━━━ Estratto scelto ━━━

Sono le stesse frasi che una serie di facce anonime, riprese da molto vicino, pronunciano durante i titoli d’apertura del film: basta telefonare, dire che si sta male e non vai al lavoro. Le ferie di tre mesi durante l’estate. L’orario di lavoro ridotto a sei ore, soltanto la mattina. Fannulloni, marajà, privilegiati, questi insegnanti. Ladri.
Queste cose le ho sempre sentite dire e non mi sono mai trattenuta dopo, dal dire: i miei genitori sono insegnanti, entrambi. E dal dichiarare che queste sono tutte balle, balle, balle, balle.
So che è difficile difendere la categoria. Infatti loro non la difendono: la condannano. Si scontrano con i colleghi arrivisti, che pensano alle pubblicazioni e non ai ragazzi, cercano di proteggere gli stuendenti da chi ha occupato un posto soltanto per un contratto a tempo indeterminato.
A volte piangono, come il protagonista del film. A volte avvicinano la mano al telefono che squilla così lentamente che io credo che non lo prenderanno mai, mai.
So che la categoria non è difendibile. Questo è ben visibile anche nel film: ci sono porci, ci sono ignoranti, incompetenti. Quello con cui ci si scontra, se stai nella scuola e sei davvero un insegnante, è l’ingiustizia. Credo che sia la professione che sta più vicina all’ingiustizia, più della guardia carceraria, più del magistrato anti-mafia, più dell’attivista per i diritti umani.
L’ingiustizia è una presenza invisibile che li tocca, li scarna, cancella loro il volto, esige il loro distacco, il loro fuoco freddo per combatterla.
Harry, il professore del film, ne parla proprio così, parafrasando: noi stiamo vicino ai giovani e li vediamo disperati. Li vediamo che non credono, vediamo il terrore di ciò che li aspetterà, il nulla che vedono e non possiamo far altro che essere noi stessi. Non possiamo far niente, possiamo soltanto essere lì e poi lasciarli andare al loro destino di gocce nell’oceano.
Questa è un’esperienza terribile: nessuno dice grazie ed il fallimento aleggia, sempre, nella vita comune ed ingiusta che quei bambini, alle porte della vita adulta, si avviano a condurre da soli, fuori dall’aula dell’insegnante che li ha amati.

━━━

» **Da svolgere**:
a - Rispondi alle domande seguenti sull'estratto dedicato agli insegnanti, una per riga:
(i) Chi pronuncia le frasi durante i titoli d'apertura del film?
(ii) Quale professione svolgono i genitori di chi scrive?
(iii) Come si chiama il professore del film?
b - Riporta alla lettera, dall'estratto sugli insegnanti, tutto il tratto che va da "Sono le stesse" giù fino a "balle, balle, balle.".
c - Prolunga il testo sugli insegnanti e sul film, riprendendo subito dopo la sua ultima frase.

━━━ Dati di partenza ━━━

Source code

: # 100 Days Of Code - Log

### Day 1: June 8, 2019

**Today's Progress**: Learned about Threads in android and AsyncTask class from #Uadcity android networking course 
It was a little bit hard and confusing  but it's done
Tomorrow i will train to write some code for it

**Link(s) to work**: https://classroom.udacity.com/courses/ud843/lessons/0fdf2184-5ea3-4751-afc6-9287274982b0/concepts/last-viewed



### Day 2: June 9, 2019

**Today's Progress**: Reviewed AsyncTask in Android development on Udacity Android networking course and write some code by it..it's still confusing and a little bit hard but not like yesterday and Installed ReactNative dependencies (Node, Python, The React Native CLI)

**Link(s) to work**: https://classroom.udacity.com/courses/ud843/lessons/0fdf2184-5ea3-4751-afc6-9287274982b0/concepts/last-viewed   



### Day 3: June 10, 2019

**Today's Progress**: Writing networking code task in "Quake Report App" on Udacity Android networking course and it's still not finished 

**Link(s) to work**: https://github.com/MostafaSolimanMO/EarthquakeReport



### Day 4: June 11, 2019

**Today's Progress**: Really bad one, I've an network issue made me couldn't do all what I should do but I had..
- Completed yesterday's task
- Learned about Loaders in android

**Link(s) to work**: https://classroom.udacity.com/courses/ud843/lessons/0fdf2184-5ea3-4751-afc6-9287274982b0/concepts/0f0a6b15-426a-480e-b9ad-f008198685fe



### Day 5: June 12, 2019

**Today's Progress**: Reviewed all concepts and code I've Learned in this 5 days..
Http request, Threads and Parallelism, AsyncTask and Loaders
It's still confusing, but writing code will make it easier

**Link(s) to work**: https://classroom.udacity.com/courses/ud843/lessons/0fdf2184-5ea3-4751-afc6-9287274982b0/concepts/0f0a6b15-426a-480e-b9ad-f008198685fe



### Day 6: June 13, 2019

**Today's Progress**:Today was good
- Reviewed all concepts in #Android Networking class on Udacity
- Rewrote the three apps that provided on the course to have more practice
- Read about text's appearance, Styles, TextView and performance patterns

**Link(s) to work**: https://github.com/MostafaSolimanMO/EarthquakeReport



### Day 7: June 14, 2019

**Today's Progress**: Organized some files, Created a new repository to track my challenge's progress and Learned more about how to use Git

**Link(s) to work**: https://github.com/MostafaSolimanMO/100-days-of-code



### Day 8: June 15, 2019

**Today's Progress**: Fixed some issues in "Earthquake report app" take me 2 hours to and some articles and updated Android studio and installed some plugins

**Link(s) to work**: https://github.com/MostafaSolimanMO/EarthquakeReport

━━━
━━━ Dati di partenza ━━━

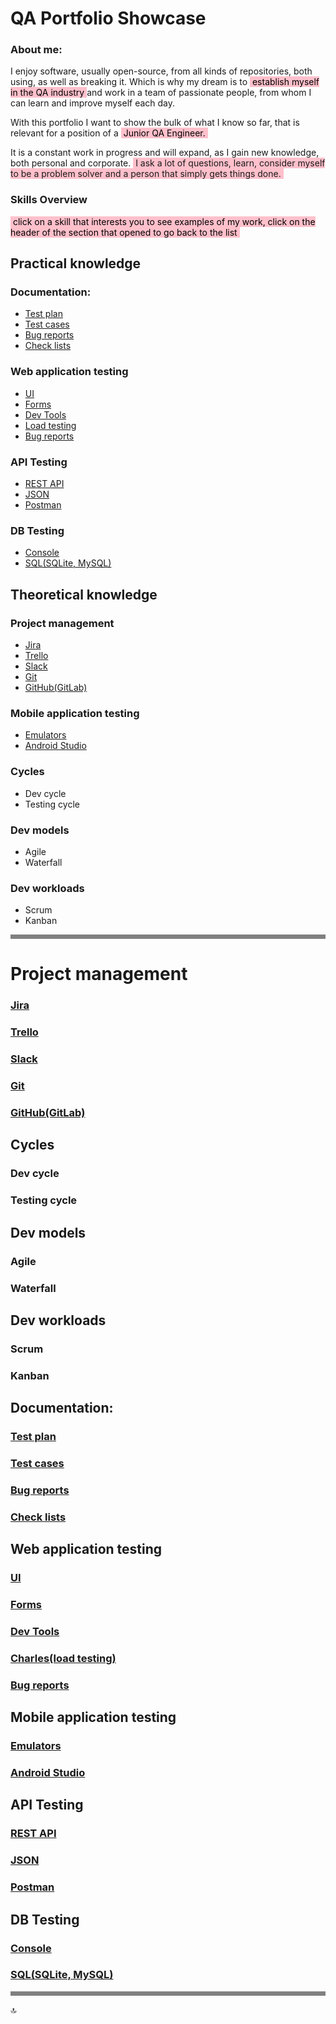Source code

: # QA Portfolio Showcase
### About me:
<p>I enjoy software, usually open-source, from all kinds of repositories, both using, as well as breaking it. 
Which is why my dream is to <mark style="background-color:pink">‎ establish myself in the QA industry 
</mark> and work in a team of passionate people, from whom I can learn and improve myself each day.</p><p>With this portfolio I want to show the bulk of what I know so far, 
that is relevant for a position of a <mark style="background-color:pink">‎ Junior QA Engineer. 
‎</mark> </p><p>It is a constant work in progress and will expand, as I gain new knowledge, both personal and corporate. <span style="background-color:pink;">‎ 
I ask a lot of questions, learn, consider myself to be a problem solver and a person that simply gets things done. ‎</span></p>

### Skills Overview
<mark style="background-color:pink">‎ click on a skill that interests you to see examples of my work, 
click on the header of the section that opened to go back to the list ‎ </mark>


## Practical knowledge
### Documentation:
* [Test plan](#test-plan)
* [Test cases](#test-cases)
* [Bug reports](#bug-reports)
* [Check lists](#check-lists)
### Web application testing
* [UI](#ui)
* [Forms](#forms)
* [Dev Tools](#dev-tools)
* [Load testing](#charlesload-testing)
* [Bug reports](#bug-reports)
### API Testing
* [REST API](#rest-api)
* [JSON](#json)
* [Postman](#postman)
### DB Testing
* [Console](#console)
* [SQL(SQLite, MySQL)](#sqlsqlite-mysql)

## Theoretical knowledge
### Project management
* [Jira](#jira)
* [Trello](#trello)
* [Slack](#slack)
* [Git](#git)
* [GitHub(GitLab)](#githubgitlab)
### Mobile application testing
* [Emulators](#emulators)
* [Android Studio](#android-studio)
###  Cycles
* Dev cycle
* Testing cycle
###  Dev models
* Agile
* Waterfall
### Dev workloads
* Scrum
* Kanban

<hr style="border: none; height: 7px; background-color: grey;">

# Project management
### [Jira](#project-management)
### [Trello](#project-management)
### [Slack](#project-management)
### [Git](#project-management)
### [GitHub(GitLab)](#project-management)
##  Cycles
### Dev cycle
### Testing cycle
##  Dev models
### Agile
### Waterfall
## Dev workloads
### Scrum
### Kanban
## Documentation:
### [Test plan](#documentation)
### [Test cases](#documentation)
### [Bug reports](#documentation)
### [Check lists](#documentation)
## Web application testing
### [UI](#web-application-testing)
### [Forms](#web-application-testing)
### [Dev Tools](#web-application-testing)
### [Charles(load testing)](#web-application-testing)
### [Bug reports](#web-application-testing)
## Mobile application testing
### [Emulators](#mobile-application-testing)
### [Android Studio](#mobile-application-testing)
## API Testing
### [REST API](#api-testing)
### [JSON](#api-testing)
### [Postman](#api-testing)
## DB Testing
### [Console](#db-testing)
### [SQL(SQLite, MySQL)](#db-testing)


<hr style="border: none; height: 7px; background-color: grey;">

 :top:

━━━

» **Risposte**:
a -
(i) Una serie di facce anonime, riprese da molto vicino.
(ii) Sono insegnanti, entrambi.
(iii) Harry.

b -
Sono le stesse frasi che una serie di facce anonime, riprese da molto vicino, pronunciano durante i titoli d’apertura del film: basta telefonare, dire che si sta male e non vai al lavoro. Le ferie di tre mesi durante l’estate. L’orario di lavoro ridotto a sei ore, soltanto la mattina. Fannulloni, marajà, privilegiati, questi insegnanti. Ladri.
Queste cose le ho sempre sentite dire e non mi sono mai trattenuta dopo, dal dire: i miei genitori sono insegnanti, entrambi. E dal dichiarare che queste sono tutte balle, balle, balle, balle.

c -
Tutti gli insegnanti, nel film, oltre ad essere stanchi e continuamente provati dalla commozione, sono soli. Questo è il particolare che ho notato con più chiarezza.
Per lunghi anni mi sono chiesta perché i miei genitori siano così soli: hanno pochi amici, escono poco, il fine settimana non sanno mai cosa fare. Mi dicevo: i genitori dei miei amici non sono così. Escono con tavolate di conoscenti a mangiare la pizza, partono per il fine settimana, vanno all’Ikea.
Dalle parole di un’insegnante del film: il venerdì sera mi dispero. L’idea del fine settimana da passare da sola mi distrugge.
Ora ho capito. I miei genitori sono soli perché sono insegnanti. Gli insegnanti sono soli, soli al mondo.
L’identità tra loro ed i personaggi del film mi ha impressionato: loro mi hanno fatto vedere tutto quello che non ho mai raccontato di loro e mi sono sentita grata. Vorrei che tutti lo vedessero, che tutti sapessero. Vorrei che ascoltassero Adrien Brody, che interpreta il protagonista, il professor Barthes: osservassero il suo viso scavato, ognuno dei suoi lineamenti che interpreta ognuna delle sue parole, e dopo tornassero a guardare il volto di mia madre, mio padre, il mio, che sono la loro figlia. Capirebbero lei, capirebbero lui, capirebbero me, che ne sono il frutto e partecipo della loro vita. Capiterebbero la loro tristezza, la loro solitudine e parte della mia.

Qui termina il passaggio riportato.